Menu
Brasília

Capitão desconhecia fato de jovens terem acesso a armas em exposição

Arquivo Geral

27/02/2012 9h19

Camilla Sanches

camilla.sanches@jornaldebrasilia.com.br

 

Depois que a reportagem do Jornal de Brasília flagrou, no último sábado, crianças manuseando armas de fogo durante uma exposição da Força Nacional (FN) de Segurança em Luziânia (GO), o Ministério da Justiça informou que vai investigar o caso e punir os envolvidos, caso seja comprovada a denúncia. A atividade integrava uma ação de interação entre a comunidade e os militares, que atuam na região desde novembro de 2011.

 

Em nota, o Ministério da Justiça declarou que vai apurar o caso e aplicar as penalidades cabíveis ao soldado ou aos soldados que tenham permitido o acesso das crianças aos armamentos.
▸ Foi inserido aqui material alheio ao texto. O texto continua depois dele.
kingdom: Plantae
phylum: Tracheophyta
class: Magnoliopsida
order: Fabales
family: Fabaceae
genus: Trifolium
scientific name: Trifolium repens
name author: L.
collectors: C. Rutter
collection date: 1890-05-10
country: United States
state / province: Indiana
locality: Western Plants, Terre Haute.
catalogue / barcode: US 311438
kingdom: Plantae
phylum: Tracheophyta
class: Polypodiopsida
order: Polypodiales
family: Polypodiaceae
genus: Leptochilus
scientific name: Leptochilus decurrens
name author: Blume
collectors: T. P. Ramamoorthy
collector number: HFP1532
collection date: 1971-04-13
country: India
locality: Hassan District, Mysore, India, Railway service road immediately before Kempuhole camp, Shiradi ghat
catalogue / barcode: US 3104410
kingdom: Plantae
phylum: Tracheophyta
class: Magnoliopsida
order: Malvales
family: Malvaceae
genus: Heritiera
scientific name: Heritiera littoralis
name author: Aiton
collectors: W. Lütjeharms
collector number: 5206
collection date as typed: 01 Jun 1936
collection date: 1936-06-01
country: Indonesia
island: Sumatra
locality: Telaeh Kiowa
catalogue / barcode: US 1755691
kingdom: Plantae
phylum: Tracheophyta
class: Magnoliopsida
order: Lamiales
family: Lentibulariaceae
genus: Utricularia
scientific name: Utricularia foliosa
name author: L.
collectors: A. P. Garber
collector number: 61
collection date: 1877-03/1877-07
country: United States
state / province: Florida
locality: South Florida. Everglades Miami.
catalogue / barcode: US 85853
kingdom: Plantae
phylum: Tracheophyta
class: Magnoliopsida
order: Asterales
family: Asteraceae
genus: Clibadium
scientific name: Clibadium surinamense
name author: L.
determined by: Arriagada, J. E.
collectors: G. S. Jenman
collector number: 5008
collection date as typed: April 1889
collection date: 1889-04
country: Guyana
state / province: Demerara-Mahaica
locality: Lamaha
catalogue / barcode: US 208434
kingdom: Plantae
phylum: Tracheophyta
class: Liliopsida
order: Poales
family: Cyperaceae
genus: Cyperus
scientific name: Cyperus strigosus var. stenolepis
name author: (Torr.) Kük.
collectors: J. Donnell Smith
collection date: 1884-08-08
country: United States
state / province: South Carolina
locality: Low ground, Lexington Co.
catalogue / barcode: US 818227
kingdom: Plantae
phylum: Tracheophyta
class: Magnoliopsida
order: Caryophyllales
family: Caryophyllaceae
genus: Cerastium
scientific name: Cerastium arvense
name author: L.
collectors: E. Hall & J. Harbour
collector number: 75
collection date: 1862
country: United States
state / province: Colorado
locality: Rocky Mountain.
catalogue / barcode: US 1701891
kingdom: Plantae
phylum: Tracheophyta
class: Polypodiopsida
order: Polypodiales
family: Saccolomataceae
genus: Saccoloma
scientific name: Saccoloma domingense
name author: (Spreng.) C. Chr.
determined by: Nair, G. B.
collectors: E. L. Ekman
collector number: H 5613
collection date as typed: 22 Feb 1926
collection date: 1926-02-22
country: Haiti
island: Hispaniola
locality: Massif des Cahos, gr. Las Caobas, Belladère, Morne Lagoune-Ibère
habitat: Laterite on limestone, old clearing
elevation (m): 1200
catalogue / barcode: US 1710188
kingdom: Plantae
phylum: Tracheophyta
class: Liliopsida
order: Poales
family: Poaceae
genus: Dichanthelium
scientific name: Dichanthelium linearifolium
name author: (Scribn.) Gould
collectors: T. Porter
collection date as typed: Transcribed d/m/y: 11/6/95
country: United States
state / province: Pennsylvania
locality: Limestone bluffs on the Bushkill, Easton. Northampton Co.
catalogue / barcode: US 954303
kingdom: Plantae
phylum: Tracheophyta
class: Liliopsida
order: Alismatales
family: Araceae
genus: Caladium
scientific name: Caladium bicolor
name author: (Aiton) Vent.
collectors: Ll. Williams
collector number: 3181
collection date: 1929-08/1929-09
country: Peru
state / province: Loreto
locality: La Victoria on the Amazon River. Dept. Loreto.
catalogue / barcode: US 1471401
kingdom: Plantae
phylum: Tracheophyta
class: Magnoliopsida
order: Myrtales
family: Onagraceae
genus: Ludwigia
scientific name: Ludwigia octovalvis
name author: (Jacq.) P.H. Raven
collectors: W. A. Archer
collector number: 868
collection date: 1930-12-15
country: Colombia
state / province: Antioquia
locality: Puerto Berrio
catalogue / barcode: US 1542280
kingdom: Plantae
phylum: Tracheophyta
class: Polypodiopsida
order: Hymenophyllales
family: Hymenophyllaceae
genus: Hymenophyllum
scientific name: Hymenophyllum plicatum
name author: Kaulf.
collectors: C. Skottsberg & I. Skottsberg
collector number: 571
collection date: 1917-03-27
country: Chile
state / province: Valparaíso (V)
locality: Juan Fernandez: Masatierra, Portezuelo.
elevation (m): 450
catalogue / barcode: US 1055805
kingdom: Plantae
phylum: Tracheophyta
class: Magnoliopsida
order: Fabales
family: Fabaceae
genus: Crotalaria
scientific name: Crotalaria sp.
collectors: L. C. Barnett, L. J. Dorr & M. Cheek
O órgão assegurou que, nas próximas atividades da FN, não permitirá o acesso dos visitantes às armas:  “Sobre a matéria Exposição polêmica, veiculada na edição de 26/2/2012 do Jornal de Brasília, o comando da Força Nacional de Segurança Pública garante que, nas próximas atividades do projeto Força na Comunidade, o estande responsável por informar sobre as atividades desses policiais não exibirá armas de forma que os visitantes possam ter acesso a elas”. 

 

A nota encerra dizendo: “É importante ressaltar que, no evento realizado em Luziânia no dia 25/2/2012, a exibição dos armamentos fez parte de um esforço de informar a população sobre como atua o efetivo da Força Nacional. Todas as armas estavam inutilizadas e não colocavam em risco as pessoas que circulavam pelo local.”

 

O capitão bombeiro Paulo José Anselmo, responsável pelo projeto Força na Comunidade, que realizou o evento em Luziânia, disse não acreditar que um policial militar possa ter passado uma arma para uma criança. “Não tenho informação de que isso aconteceu. De maneira alguma isso fazia parte da exposição”, destacou ele. “O exército trabalha com armas, entre outros instrumentos. É natural expor este material”, disse.

 

Segundo Anselmo, o intuito da atividade era mostrar o que é usado no trabalho diário dos militares. “Nossa ideia era demonstrar como a força atua. Se o acesso da criança à arma aconteceu foi uma falha. Um absurdo”, considerou o capitão.

 

Fora de Brasília, o comandante da tropa, o Major Alexandre Aragon, declarou que também não sabia do manuseio das crianças com as armas, mas garantiu que isso não devia ter acontecido. “Foi um erro. Em nenhum momento elas deveriam ter sido manuseadas por menores”, observou. “Caso seja verificado que isso aconteceu realmente, com certeza será apurado”, garantiu.